Discontinuance orders

Discontinuance orders

In January 2022 we reported on a sorry tale where a Discontinuance Order made in the 1970s had remained undetected for decades only to have re-emerged when the current owner wished to retire and sell the farm. The effect of the Discontinuance Notice and subsequent confirmed Discontinuance Order was to remove the unrestricted residential use of the original farmhouse and impose a restricted agricultural occupancy. That was in the context of the grant of planning consent for an additional farm worker dwelling which was never built.

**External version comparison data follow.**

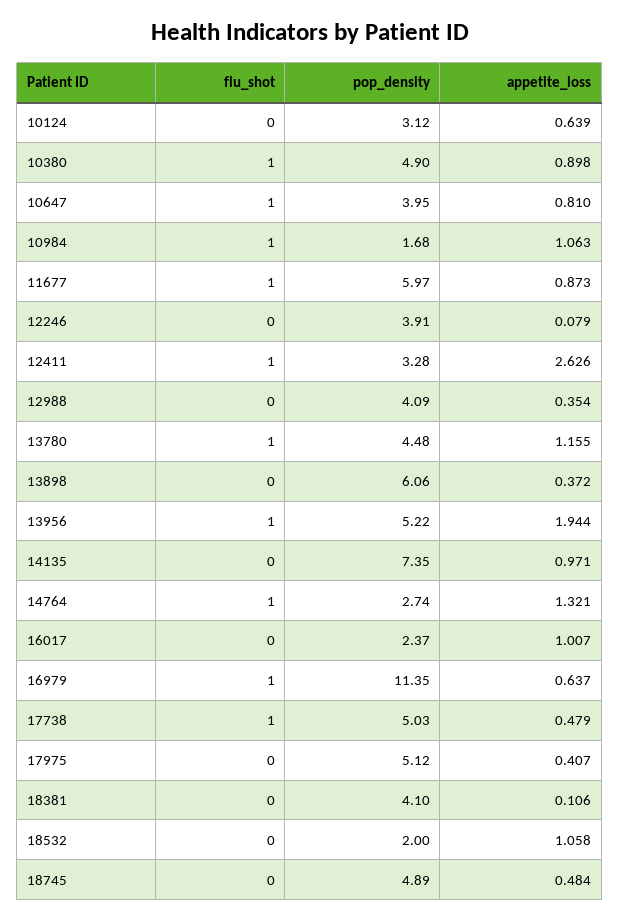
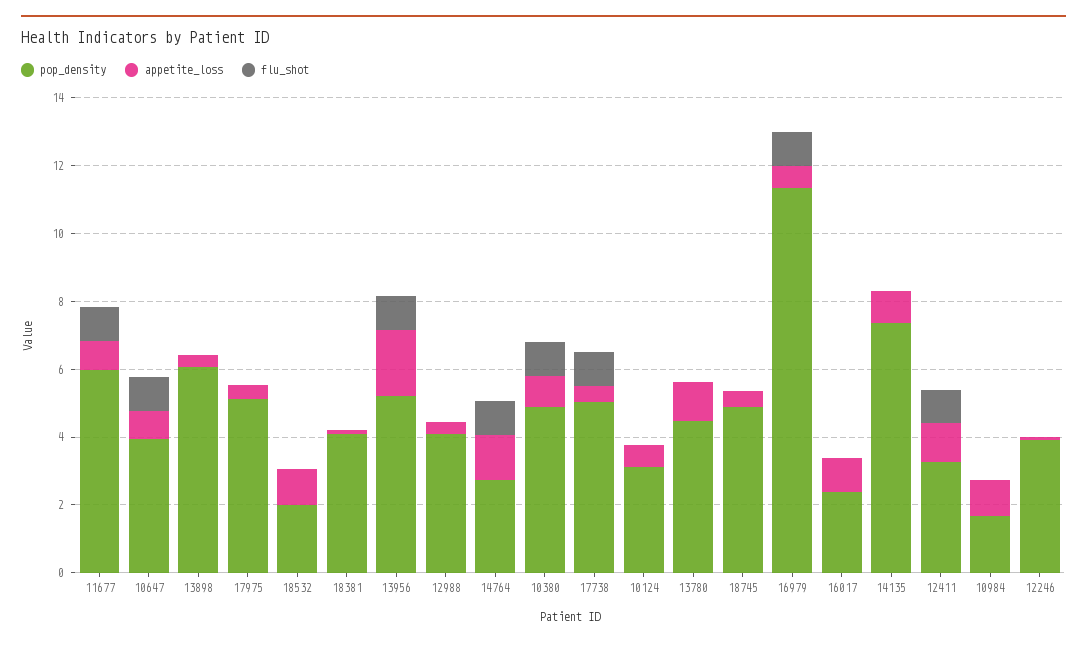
  {
    "flu_shot": {
      "10124": 0,
      "10380": 1,
      "10647": 1,
-     "10984": 1,
+     "10984": 0,
      "11677": 1,
      "12246": 0,
      "12411": 1,
      "12988": 0,
-     "13780": 1,
+     "13780": 0,
      "13898": 0,
      "13956": 1,
      "14135": 0,
      "14764": 1,
      "16017": 0,
      "16979": 1,
      "17738": 1,
      "17975": 0,
      "18381": 0,
      "18532": 0,
      "18745": 0
    },
    "pop_density": {
      "10124": 3.12,
      "10380": 4.9,
      "10647": 3.95,
      "10984": 1.68,
      "11677": 5.97,
      "12246": 3.91,
      "12411": 3.28,
      "12988": 4.09,
      "13780": 4.48,
      "13898": 6.06,
      "13956": 5.22,
      "14135": 7.35,
      "14764": 2.74,
      "16017": 2.37,
      "16979": 11.35,
      "17738": 5.03,
      "17975": 5.12,
      "18381": 4.1,
      "18532": 2,
      "18745": 4.89
    },
    "appetite_loss": {
      "10124": 0.639,
      "10380": 0.898,
      "10647": 0.81,
      "10984": 1.063,
      "11677": 0.873,
      "12246": 0.079,
-     "12411": 2.626,
+     "12411": 1,
      "12988": 0.354,
      "13780": 1.155,
      "13898": 0.372,
      "13956": 1.944,
      "14135": 0.971,
      "14764": 1.321,
      "16017": 1.007,
      "16979": 0.637,
      "17738": 0.479,
      "17975": 0.407,
      "18381": 0.106,
      "18532": 1.058,
      "18745": 0.484
    }
  }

Unlike Section 106 agreements, which only take effect if the planning consent to which they relate is implemented, a Discontinuance Notice applies in any event and takes effect from the date specified when the Order is confirmed by the Secretary of State. Also unlike Section 106 agreements, there is no mechanism for amending or removing a Discontinuance Order after it has taken effect.

In February this year, we were instructed in relation to another property where a Discontinuance Order had been used to remove the residential use from the original farm house in the context of the grant of planning consent for a replacement dwelling, also dating from the 1970s and also dormant until the owner wished to sell the farm. Again, the replacement dwelling had not been built. Instead, the original farm house had been improved and extended into adjoining buildings and subsequently listed as a Grade II designated heritage asset.

The use of a property contrary to the terms of a confirmed Discontinuance Order is not only unlawful but also potentially a criminal offence. It is therefore not surprising that the sale of the farm could not proceed until the position had been resolved. We are delighted to report that we have, today, received confirmation that the residential use of the dwelling has been re-instated. The sale will therefore now be able to continue.

Discontinuance Orders are a rare occurrence in a rural context. They are more commonly used to prevent a use that is considered to be harmful or otherwise objectional in a particular location. Unlike the owners in the above cases, we can therefore consider ourselves fortunate to have come across two in close succession.